- [Work task] List each line of the data that holds the word "pixels".

- [Information]
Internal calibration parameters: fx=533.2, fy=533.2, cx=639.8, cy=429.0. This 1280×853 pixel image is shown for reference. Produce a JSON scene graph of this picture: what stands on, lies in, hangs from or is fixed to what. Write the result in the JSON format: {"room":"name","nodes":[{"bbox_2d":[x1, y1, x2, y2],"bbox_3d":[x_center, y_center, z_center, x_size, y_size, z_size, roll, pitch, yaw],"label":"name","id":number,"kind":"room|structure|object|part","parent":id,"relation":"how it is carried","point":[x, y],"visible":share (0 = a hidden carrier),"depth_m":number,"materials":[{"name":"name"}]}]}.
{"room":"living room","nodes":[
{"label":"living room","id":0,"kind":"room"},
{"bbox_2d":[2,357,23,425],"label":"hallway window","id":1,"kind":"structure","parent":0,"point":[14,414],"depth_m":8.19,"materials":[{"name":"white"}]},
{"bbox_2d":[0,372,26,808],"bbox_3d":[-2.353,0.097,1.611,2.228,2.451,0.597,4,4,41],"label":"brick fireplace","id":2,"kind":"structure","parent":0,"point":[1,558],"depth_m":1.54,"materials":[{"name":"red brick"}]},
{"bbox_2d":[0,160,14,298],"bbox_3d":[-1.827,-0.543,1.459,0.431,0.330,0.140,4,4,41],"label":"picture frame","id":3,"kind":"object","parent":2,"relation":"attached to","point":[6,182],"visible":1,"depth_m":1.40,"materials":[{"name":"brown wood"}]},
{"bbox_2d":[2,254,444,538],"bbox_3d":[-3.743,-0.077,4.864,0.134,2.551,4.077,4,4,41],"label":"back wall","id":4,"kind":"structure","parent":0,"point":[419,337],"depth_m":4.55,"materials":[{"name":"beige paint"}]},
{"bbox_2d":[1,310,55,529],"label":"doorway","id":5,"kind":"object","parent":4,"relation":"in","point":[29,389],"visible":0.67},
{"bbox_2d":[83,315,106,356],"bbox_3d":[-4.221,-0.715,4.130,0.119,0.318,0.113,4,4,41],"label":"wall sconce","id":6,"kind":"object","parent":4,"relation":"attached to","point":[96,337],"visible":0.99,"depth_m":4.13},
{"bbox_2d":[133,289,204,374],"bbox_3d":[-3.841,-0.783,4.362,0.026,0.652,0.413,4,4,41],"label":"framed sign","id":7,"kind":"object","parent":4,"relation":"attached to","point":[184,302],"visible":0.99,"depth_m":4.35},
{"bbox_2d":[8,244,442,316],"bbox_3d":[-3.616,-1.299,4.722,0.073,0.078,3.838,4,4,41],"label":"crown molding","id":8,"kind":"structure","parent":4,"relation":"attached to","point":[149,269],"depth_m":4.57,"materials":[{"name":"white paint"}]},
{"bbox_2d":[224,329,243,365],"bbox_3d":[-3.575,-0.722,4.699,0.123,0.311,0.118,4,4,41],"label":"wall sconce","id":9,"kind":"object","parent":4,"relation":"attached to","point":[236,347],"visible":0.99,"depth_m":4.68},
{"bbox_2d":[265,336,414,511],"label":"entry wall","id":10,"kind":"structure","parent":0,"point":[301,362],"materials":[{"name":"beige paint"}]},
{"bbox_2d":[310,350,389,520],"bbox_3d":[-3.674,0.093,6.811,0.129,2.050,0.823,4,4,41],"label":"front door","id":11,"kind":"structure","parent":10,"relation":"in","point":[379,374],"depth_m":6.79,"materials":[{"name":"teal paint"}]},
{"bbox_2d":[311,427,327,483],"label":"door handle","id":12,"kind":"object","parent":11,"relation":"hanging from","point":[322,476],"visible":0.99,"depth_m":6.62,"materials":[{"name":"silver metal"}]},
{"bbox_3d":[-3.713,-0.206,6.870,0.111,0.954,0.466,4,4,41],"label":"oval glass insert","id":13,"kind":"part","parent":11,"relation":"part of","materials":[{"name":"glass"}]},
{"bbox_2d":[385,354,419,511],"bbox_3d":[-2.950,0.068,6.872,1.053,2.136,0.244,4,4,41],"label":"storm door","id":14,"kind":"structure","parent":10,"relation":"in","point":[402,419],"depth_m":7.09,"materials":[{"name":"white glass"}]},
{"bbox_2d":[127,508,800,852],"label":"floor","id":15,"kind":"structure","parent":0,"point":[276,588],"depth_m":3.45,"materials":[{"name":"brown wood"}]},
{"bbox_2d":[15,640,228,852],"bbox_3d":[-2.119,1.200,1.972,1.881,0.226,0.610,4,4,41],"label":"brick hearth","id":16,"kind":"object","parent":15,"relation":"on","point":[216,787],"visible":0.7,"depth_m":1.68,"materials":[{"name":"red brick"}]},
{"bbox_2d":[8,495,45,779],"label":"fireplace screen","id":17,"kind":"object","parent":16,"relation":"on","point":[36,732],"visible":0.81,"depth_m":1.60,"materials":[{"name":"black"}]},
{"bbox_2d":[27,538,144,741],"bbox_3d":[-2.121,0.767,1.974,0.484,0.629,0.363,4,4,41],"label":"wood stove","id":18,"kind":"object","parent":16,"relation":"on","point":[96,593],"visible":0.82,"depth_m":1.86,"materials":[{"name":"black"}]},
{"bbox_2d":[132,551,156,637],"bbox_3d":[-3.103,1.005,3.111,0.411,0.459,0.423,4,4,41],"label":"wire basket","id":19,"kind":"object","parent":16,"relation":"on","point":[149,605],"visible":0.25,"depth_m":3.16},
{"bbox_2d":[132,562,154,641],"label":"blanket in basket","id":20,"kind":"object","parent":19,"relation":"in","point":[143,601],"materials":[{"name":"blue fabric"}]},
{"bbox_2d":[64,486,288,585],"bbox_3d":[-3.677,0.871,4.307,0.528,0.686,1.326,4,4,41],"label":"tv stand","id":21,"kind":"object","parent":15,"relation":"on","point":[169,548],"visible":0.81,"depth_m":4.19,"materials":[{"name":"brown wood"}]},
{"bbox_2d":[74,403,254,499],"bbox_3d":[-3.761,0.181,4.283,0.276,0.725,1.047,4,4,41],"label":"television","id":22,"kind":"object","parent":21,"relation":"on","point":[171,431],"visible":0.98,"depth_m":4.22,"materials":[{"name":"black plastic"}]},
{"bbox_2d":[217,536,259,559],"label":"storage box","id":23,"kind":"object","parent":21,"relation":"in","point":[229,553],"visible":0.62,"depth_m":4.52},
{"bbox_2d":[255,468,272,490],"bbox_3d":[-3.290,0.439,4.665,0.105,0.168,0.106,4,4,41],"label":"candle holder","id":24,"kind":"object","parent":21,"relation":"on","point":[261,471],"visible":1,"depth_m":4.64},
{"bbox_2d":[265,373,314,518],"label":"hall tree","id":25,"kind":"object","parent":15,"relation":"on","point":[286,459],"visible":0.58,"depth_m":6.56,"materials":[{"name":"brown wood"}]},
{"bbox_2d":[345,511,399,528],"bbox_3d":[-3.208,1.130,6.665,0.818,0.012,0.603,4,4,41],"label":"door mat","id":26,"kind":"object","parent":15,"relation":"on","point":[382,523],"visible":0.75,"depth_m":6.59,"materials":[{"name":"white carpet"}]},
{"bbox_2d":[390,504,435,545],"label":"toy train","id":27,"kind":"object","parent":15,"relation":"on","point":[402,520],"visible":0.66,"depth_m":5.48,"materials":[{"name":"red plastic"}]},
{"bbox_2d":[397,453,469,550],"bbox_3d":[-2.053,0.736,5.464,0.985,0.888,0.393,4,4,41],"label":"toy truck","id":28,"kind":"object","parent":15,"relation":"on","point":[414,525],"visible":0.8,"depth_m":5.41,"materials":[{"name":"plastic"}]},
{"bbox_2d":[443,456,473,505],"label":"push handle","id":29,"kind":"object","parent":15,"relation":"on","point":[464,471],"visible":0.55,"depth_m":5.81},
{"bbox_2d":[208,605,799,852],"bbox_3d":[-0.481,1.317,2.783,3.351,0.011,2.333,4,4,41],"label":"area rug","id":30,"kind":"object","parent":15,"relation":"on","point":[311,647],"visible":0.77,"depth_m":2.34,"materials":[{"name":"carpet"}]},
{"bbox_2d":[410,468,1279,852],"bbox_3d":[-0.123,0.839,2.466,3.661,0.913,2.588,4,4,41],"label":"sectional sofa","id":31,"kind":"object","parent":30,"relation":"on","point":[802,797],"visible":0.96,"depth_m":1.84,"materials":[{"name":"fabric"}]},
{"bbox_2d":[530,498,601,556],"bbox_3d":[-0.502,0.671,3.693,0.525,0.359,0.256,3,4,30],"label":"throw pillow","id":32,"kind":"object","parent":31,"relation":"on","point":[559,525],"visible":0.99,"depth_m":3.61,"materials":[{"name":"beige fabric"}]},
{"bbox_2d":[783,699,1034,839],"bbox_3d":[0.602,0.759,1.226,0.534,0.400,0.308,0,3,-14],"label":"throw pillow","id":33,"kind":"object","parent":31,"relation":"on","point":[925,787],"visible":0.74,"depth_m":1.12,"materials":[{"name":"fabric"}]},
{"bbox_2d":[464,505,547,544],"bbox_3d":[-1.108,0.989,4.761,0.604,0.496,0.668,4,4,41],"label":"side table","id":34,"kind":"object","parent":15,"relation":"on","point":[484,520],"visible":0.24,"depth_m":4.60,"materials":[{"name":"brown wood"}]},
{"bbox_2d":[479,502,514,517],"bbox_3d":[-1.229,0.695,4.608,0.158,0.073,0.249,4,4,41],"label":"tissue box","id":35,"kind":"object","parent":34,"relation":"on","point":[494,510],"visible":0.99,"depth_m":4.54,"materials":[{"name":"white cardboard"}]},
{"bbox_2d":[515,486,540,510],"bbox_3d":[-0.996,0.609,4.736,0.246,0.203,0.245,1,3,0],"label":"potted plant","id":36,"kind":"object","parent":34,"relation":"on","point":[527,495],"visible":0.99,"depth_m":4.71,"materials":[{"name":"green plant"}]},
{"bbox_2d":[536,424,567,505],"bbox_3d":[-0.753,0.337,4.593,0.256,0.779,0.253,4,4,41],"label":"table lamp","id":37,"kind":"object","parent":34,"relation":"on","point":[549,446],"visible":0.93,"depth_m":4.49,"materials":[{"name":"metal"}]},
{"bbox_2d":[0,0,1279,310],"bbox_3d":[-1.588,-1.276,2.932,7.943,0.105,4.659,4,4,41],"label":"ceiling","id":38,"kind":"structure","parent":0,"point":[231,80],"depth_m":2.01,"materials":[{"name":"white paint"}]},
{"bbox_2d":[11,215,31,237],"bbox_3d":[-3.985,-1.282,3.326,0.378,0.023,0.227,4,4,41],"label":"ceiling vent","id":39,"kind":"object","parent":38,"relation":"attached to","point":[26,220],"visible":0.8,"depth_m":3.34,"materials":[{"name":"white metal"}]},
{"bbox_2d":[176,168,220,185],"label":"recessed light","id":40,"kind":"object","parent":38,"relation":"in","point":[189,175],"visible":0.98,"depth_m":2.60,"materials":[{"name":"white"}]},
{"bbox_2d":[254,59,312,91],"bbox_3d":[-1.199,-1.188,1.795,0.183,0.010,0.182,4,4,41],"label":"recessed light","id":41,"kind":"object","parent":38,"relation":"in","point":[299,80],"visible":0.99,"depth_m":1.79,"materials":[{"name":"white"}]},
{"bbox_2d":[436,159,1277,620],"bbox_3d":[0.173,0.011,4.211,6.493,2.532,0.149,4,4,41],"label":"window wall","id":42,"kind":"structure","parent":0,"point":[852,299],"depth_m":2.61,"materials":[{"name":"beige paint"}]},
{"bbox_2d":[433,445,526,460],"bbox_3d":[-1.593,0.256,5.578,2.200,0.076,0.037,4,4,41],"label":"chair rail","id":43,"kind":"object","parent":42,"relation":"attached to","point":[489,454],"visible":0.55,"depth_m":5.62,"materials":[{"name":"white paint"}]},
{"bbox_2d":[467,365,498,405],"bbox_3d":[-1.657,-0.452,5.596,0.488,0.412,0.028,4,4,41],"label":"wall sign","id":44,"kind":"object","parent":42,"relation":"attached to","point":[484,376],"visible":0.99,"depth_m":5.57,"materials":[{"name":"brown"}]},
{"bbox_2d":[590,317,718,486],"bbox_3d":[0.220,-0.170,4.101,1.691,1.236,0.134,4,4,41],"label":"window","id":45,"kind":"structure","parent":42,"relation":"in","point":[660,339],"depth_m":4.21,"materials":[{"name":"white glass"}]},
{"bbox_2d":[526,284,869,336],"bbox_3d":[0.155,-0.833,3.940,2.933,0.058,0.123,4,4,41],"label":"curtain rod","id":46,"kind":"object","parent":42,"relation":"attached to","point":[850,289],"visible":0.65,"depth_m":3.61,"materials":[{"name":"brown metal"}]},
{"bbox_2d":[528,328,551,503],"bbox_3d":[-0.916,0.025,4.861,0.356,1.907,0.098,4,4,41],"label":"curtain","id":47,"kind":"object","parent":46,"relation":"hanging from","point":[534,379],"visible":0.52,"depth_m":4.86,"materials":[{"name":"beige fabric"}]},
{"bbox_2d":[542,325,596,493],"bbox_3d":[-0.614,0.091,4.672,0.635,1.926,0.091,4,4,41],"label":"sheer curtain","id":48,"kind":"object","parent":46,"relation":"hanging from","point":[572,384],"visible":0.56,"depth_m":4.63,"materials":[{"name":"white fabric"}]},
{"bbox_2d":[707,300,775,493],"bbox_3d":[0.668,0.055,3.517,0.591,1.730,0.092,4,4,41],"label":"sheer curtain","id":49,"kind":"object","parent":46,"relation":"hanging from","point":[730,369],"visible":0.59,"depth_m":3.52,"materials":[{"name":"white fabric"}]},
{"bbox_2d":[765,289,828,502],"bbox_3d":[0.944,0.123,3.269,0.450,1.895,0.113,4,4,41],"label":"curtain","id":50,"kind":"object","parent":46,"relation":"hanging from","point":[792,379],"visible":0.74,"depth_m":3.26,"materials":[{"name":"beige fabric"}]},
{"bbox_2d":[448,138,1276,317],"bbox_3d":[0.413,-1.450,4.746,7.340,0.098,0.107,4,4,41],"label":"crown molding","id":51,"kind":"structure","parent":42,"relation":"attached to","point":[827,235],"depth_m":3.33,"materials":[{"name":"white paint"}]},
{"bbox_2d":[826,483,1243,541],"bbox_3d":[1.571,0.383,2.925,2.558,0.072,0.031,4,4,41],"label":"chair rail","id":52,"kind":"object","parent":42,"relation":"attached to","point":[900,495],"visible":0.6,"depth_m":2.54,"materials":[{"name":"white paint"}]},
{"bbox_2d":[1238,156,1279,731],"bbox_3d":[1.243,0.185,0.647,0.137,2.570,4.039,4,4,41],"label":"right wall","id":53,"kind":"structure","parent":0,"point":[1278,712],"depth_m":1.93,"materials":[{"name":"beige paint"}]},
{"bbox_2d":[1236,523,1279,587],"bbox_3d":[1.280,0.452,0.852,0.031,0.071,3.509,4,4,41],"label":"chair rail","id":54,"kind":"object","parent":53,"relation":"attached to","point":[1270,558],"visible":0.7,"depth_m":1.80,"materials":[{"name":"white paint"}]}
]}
--
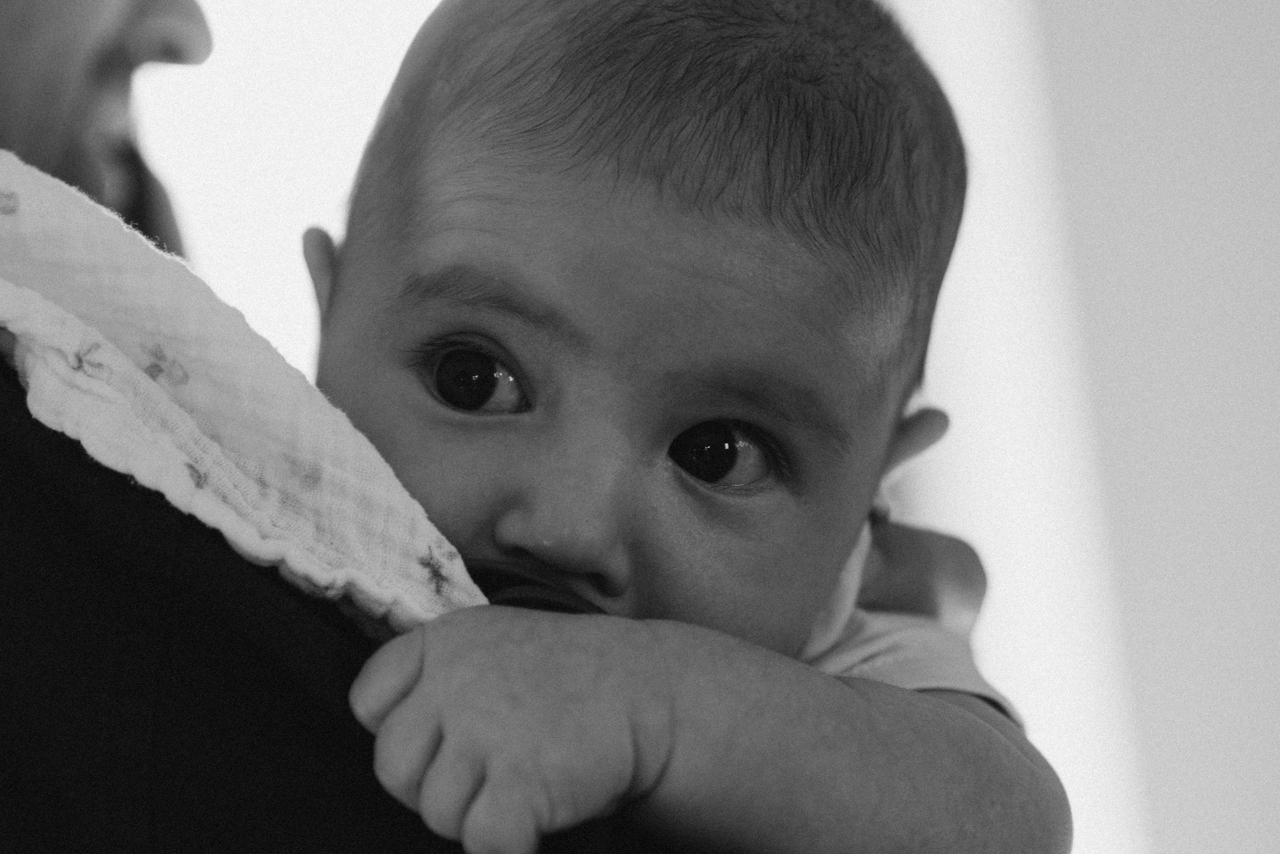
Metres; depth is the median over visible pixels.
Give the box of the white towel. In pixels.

- [Result]
Metres; depth is the median over visible pixels.
Give the box of the white towel. In pixels.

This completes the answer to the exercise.